Dê seguimento, por favor, ao texto abaixo sobre a subida das taxas de juros das obrigações do tesouro, começando logo após a última frase apresentada.

---------- SECÇÃO DE TEXTO ----------

A subida das taxas de juros das obrigações do tesouro (sem risco) a médio e longo prazo aumenta a atratividade absoluta e relativa destas obrigações relativamente à liquidez e ao investimento em ações
Esta subida também eleva a fasquia e a pressão sobre a avaliação das ações, pelos efeitos conjugados da taxa de desconto dos “cash-flows” futuros e da rotação de ativos (prémio de risco)
As taxas de juros das obrigações do tesouro de longo prazo têm estado a subir, e estão nos 4% ao ano, acima da média de muito longo prazo
A inflação ainda não deu tréguas, o risco do investimento em obrigações é que as taxas subam mais, mas o “ótimo é inimigo do bom”
Os níveis das taxas de juros de médio e longo prazo nos EUA já tornam interessante o investimento nessas obrigações para os investidores desses países
Os investidores europeus terão de aguardar mais um pouco pelas subidas dos juros do BCE
A subida das taxas de juros sem risco aumenta a atratividade relativa do investimento em obrigações face à liquidez e às ações, colocando maior pressão sobre a avaliação destas
No último artigo relativo ao Outlook trimestral dos mercados financeiros dissemos que as obrigações do tesouro americanas a médio e longo prazo, ao permitirem uma taxa de rendibilidade implícita de 4% ao ano, tornaram-se um investimento interessante para os investidores individuais americanos.

---------- ITENS FORNECIDOS ----------

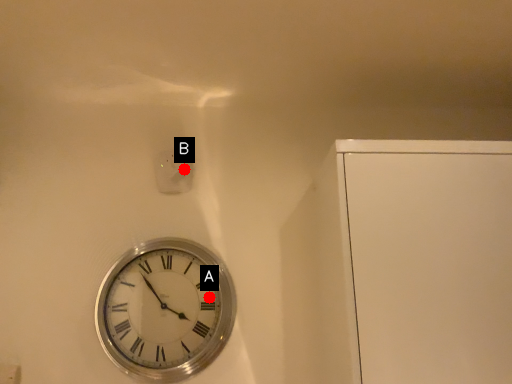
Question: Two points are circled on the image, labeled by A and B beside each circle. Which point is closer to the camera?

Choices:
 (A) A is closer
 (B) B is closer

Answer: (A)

----------
---------- ITENS FORNECIDOS ----------

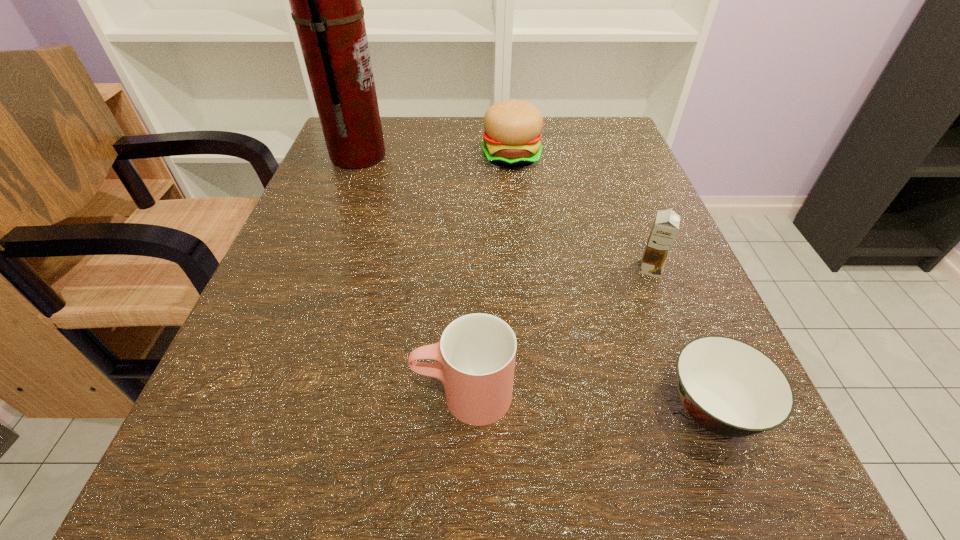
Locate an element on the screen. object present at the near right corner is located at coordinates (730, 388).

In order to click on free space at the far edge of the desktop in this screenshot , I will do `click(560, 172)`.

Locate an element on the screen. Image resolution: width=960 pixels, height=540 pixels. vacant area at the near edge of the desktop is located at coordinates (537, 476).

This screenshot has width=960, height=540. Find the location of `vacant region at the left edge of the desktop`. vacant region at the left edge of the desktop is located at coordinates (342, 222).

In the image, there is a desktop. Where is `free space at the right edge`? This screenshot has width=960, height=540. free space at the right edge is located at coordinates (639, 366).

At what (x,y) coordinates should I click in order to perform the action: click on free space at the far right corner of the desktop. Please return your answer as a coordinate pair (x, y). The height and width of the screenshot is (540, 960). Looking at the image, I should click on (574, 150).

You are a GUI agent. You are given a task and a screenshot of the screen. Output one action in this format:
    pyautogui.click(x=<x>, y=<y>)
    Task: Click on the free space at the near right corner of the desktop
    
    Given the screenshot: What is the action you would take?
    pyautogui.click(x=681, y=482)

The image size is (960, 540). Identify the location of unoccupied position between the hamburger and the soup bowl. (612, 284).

----------

» **RESPOSTA AO EXERCÍCIO**:
O investimento nessas obrigações ganha atratividade face aos restantes ativos, liquidez ou ações.
Nessa medida, valerá a pena investir nessas obrigações em vez de manter liquidez ou disponibilidades monetárias, em depósitos ou contas poupança nos bancos.
E valerá também a pena aumentar um pouco a exposição a estas obrigações por redução do investimento em ações, fazendo uma pequena rotação entre ativos, sobretudo por troca das ações mais voláteis.
Esta rotação deve ser pequena, porque é difícil prever a alteração das condições do mercado.
Neste artigo iremos analisar em mais detalhe a atratividade atual – em termos de rendibilidades e riscos – das taxas de juros das obrigações do tesouro de bom nível de rating ou sem risco.
Nesta análise, consideraremos alguns aspetos relacionados com os investimentos financeiros que foram apresentados em artigos anteriores, tais como as rendibilidades dos principais ativos – ações e obrigações -, os riscos desses ativos, a diversificação eficiente, a alocação de ativos pelos investidores, e a importância do seu alinhamento ao perfil de risco e aos objetivos do investidor.
As taxas de juros das obrigações do tesouro de longo prazo têm estado a subir e estão nos 4% ao ano, acima da média de muito longo prazo
As taxas de juros das obrigações do tesouro a longo prazo têm estado a subir.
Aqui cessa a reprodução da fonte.